Mom Pleads Not Guilty in Gun Case : Courts: Glorietta Littlejohn is charged under law making it illegal for a parent to leave a firearm accessible to children.

TIMES STAFF WRITER

A Panorama City woman pleaded not guilty Thursday to charges that she allowed her 9-year-old daughter access to a gun, which the girl took to school and fired through a classmate's jacket.

Gloriette Littlejohn, 37, is the first person in the city of Los Angeles to be prosecuted under the state's 1991 Children's Firearm Accident Prevention Act. The law makes it illegal for a parent to leave a firearm readily accessible to children, who then fire, brandish or exhibit the gun.

Littlejohn, who is free without bail, was ordered to return July 20 to Van Nuys Municipal Court to face trial on the misdemeanor count, as well as a second misdemeanor charge of receiving stolen property. The gun was reported stolen in February from a Venice home.
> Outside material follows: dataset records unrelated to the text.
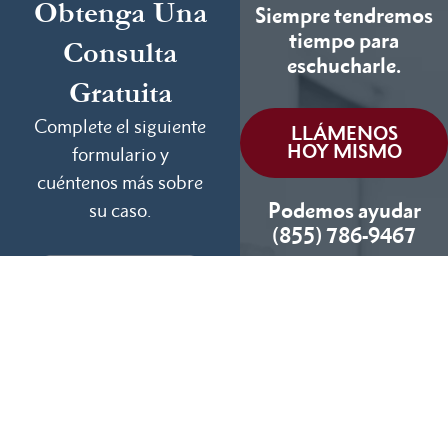
Obtenga Una
Siempre tendremos
tiempo para
Consulta
eschucharle.
Gratuita
Complete el siguiente
LLÁMENOS
HOY MISMO
formulario y
cuéntenos más sobre
Podemos ayudar
su caso.
(855) 786-9467
Si No Ganamos, No
Cobramos
Disponibles 24/7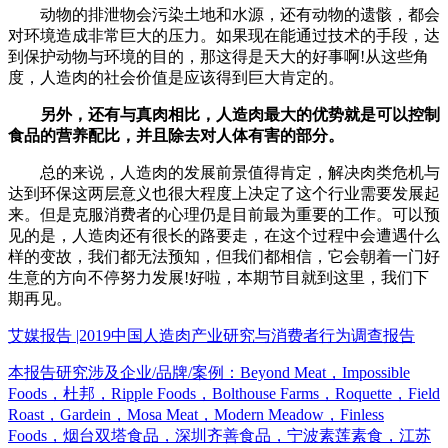
动物的排泄物会污染土地和水源，还有动物的遗骸，都会
对环境造成非常巨大的压力。如果现在能通过技术的手段，达
到保护动物与环境的目的，那这得是天大的好事啊!从这些角
度，人造肉的社会价值是应该得到巨大肯定的。
另外，还有与真肉相比，人造肉最大的优势就是可以控制
食品的营养配比，并且除去对人体有害的部分。
总的来说，人造肉的发展前景值得肯定，解决肉类危机与
达到环保这两层意义也很大程度上决定了这个行业需要发展起
来。但是克服消费者的心理仍是目前最为重要的工作。可以预
见的是，人造肉还有很长的路要走，在这个过程中会遭遇什么
样的变故，我们都无法预知，但我们都相信，它会朝着一门好
生意的方向不停努力发展!好啦，本期节目就到这里，我们下
期再见。
艾媒报告 |2019中国人造肉产业研究与消费者行为调查报告
本报告研究涉及企业/品牌/案例：Beyond Meat，Impossible
Foods，杜邦，Ripple Foods，Bolthouse Farms，Roquette，Field
Roast，Gardein，Mosa Meat，Modern Meadow，Finless
Foods，烟台双塔食品，深圳齐善食品，宁波素莲素食，江苏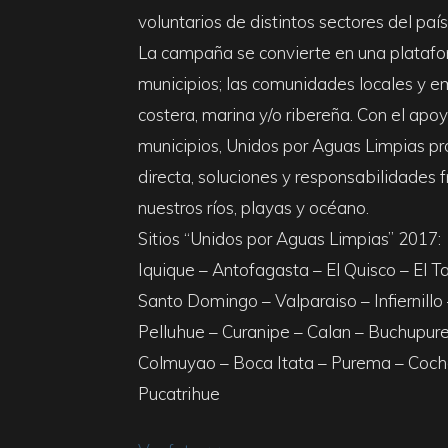
voluntarios de distintos sectores del país
La campaña se convierte en una platafor
municipios; las comunidades locales y e
costera, marina y/o ribereña. Con el apo
municipios, Unidos por Aguas Limpias pro
directa, soluciones y responsabilidades 
nuestros ríos, playas y océano.
Sitios “Unidos por Aguas Limpias” 2017:
Iquique – Antofagasta – El Quisco – El 
Santo Domingo – Valparaiso – Infiernillo
Pelluhue – Curanipe – Calan – Buchupure
Colmuyao – Boca Itata – Purema – Coch
Pucatrihue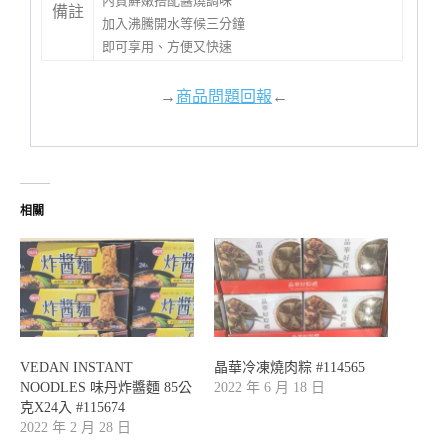
內質鮮嫩搭配醬燒調味
備註
加入沸騰開水等候三分鐘
即可享用、方便又快速
→
商品問題回報
←
相關
VEDAN INSTANT
晶華冷凍燒肉粽 #114565
NOODLES 味丹炸醬麵 85公
2022 年 6 月 18 日
克X24入 #115674
2022 年 2 月 28 日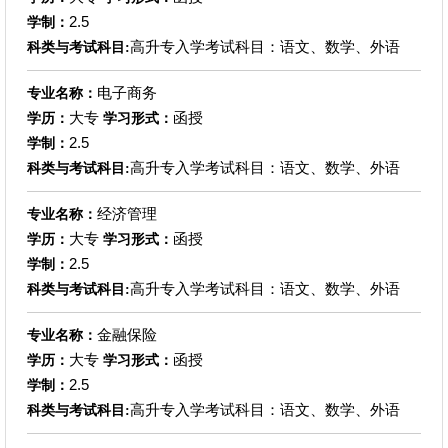
2.5
学制：
高升专入学考试科目：语文、数学、外语
科类与考试科目:
电子商务
专业名称：
大专
函授
学历：
学习形式：
2.5
学制：
高升专入学考试科目：语文、数学、外语
科类与考试科目:
经济管理
专业名称：
大专
函授
学历：
学习形式：
2.5
学制：
高升专入学考试科目：语文、数学、外语
科类与考试科目:
金融保险
专业名称：
大专
函授
学历：
学习形式：
2.5
学制：
高升专入学考试科目：语文、数学、外语
科类与考试科目:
If convicted, she faces a maximum charge of one year in jail and a $1,000 fine on each count.

Deputy Public Defender Michael Sklar said he represented Littlejohn only for the arraignment and that another attorney with the Public Defender's office would be assigned to the case.
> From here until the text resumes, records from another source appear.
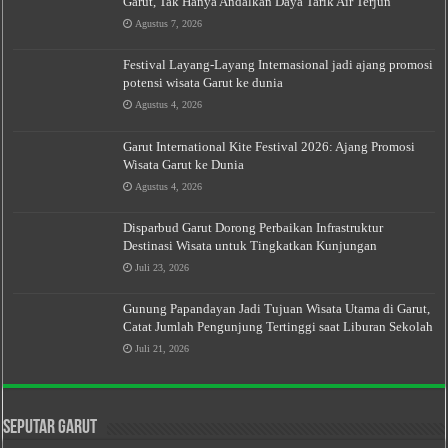
Garut, Tak Hanya Andalkan Daya Tarik Air Terjun
Agustus 7, 2026
Festival Layang-Layang Internasional jadi ajang promosi
potensi wisata Garut ke dunia
Agustus 4, 2026
Garut International Kite Festival 2026: Ajang Promosi
Wisata Garut ke Dunia
Agustus 4, 2026
Disparbud Garut Dorong Perbaikan Infrastruktur
Destinasi Wisata untuk Tingkatkan Kunjungan
Juli 23, 2026
Gunung Papandayan Jadi Tujuan Wisata Utama di Garut,
Catat Jumlah Pengunjung Tertinggi saat Liburan Sekolah
Juli 21, 2026
Seputar Garut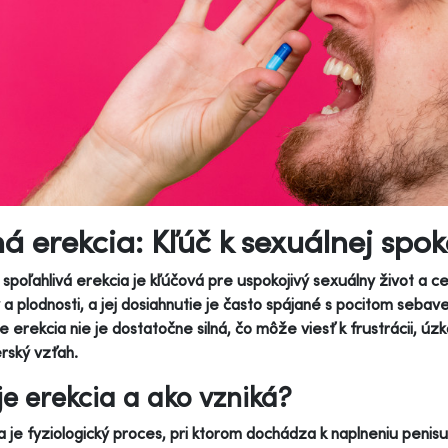
ná erekcia: Kľúč k sexuálnej sp
a spoľahlivá erekcia je kľúčová pre uspokojivý sexuálny život 
ty a plodnosti, a jej dosiahnutie je často spájané s pocitom se
že erekcia nie je dostatočne silná, čo môže viesť k frustrácii, 
rský vzťah.
je erekcia a ako vzniká?
a je fyziologický proces, pri ktorom dochádza k naplneniu penis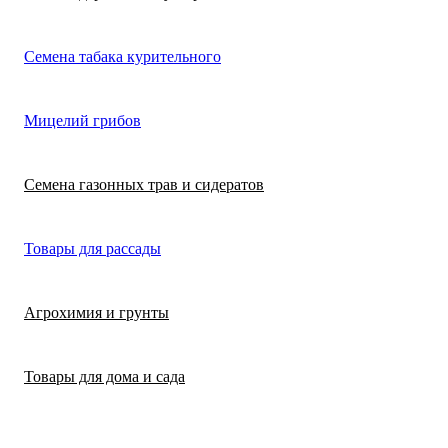
Лимонная трава
Микрозелень
Цикламен
Семена табака курительного
(цитронелла)
Цинерария гибр
Лофант (мята
Морковь
Мицелий грибов
(крестовник)
мексиканская)
Морковь на лент
Лопух съедобны
Семена газонных трав и сидератов
сеялка
Патиссон
Любисток
Товары для рассады
Подсолнечник
Майоран
Агрохимия и грунты
Редис
Мелисса
Товары для дома и сада
Ревень
Монарда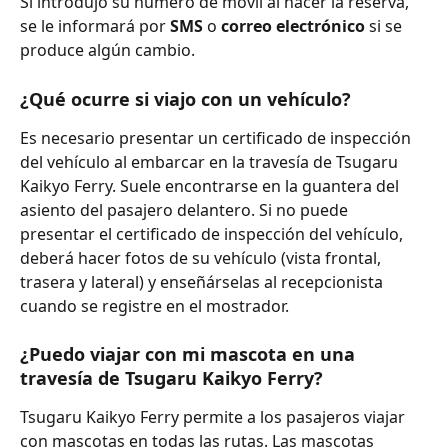
Si introdujo su número de móvil al hacer la reserva, 
se le informará por 
SMS 
o 
correo electrónico 
si se 
produce algún cambio.
¿Qué ocurre si viajo con un vehículo?
Es necesario presentar un certificado de inspección 
del vehículo al embarcar en la travesía de Tsugaru 
Kaikyo Ferry. Suele encontrarse en la guantera del 
asiento del pasajero delantero. Si no puede 
presentar el certificado de inspección del vehículo, 
deberá hacer fotos de su vehículo (vista frontal, 
trasera y lateral) y enseñárselas al recepcionista 
cuando se registre en el mostrador.
¿Puedo viajar con mi mascota en una 
travesía de Tsugaru Kaikyo Ferry?
Tsugaru Kaikyo Ferry permite a los pasajeros viajar 
con mascotas en todas las rutas. Las mascotas 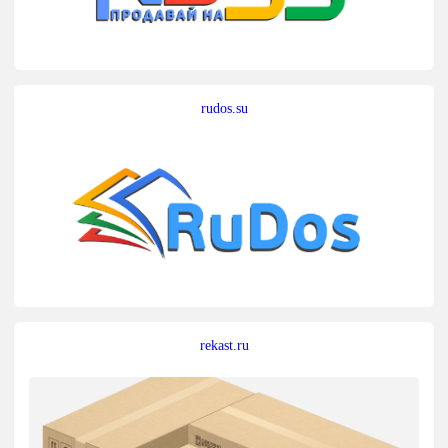
rudos.su
rekast.ru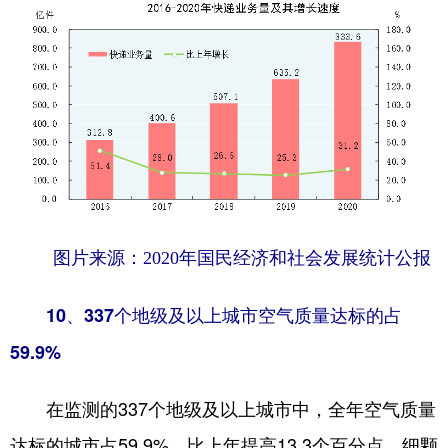
图片来源：2020年国民经济和社会发展统计公报
10、337个地级及以上城市空气质量达标的占
59.9%
在监测的337个地级及以上城市中，全年空气质量
达标的城市占59.9%，比上年提高13.3个百分点。细颗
Littlejohn declined to comment.

According to prosecutors, on May 4 the girl found a loaded .40-caliber Glock semiautomatic pistol in a drawer in her mother's bedroom. She took the gun and removed the magazine with 10 bullets from the gun, but apparently did not realize that a bullet remained in the chamber.

She told authorities that she put the gun in her backpack and went to school to protect herself from gang members who had been threatening her as she walked to and from school.

At school, the girl pulled the trigger in front of a 7-year-old classmate and the bullet passed through the fabric of the boy's jacket sleeve, although no one was injured. The girl dropped the gun and ran crying from the scene.

Deputy City Atty. Kenneth Tso said he was not certain why this case among the many where children have brought guns to school was selected for prosecution, although he said there was concern that the girl knew enough about the gun to be able to unload it.

In 1993, the Los Angeles Unified School District adopted a "zero-tolerance" policy toward children bring weapons onto a campus. Since then, 409 students have been expelled for violating the rule, according to district officials, although there have been some exceptions.

The school board is scheduled to vote Monday decide whether the girl, a fourth-grader at Plummer School, will be expelled.